In the past six games (before Monday) Richard Jefferson played 28, 15, 19, 10, 13 and 20 minutes. That's a lot of variety for the guy who's basically the seventh man.
I don't believe that Tyronn Lue can motivate his guys. The motivation comes from the players themselves or from LeBron as the leader. The reason I don't believe that Coach Lue can motivate his guys is because the whole world talks about how they don't care about the regular season. Steve Kerr's guys care about the regular season. Gregg Popovich's guys care about the regular season. Hell, Mike D'Antoni's guys care about the regular season.

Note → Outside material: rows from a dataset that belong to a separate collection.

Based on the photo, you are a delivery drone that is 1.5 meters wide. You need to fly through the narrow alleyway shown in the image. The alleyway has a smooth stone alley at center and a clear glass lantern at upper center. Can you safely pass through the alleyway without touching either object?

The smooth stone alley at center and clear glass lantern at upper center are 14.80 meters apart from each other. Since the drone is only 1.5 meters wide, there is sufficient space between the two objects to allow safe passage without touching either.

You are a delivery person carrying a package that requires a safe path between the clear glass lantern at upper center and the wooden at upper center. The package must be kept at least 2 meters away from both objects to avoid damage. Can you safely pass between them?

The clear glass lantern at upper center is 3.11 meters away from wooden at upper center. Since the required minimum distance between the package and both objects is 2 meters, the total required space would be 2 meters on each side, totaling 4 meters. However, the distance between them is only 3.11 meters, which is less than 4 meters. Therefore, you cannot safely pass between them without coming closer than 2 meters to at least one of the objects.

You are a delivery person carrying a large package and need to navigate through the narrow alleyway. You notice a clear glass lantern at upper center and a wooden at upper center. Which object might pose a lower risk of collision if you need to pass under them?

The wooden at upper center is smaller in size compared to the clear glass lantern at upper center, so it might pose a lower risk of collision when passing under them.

You can see it in the 14 turnovers a game and you can see it in the sudden spate of anti-team basketball. The Cavs are in the bottom third when it comes to assists and it has seemingly gotten worse over the winter. Over this current road trip, Cleveland has had one game of 20+ assists while tallying three of 15 or fewer (probably four considering this is being written at halftime of the Warriors game in which the Cavs have four assists). It's ugly.
This isn't all to say that Tyronn Lue is a bad coach or that he doesn't deserve the credit that he got for steering the Cavs to the title last year. Managing the egos on this team is a tall task and he's done a pretty good job of it. But have you ever seen a shot of him on the sideline and thought "he looks confident?"
While firing David Blatt was an insane move, the fact remains that he was poked and prodded anytime something went remotely wrong whereas Ty Lue is living almost free of questions. Somewhere in between these two might be nice.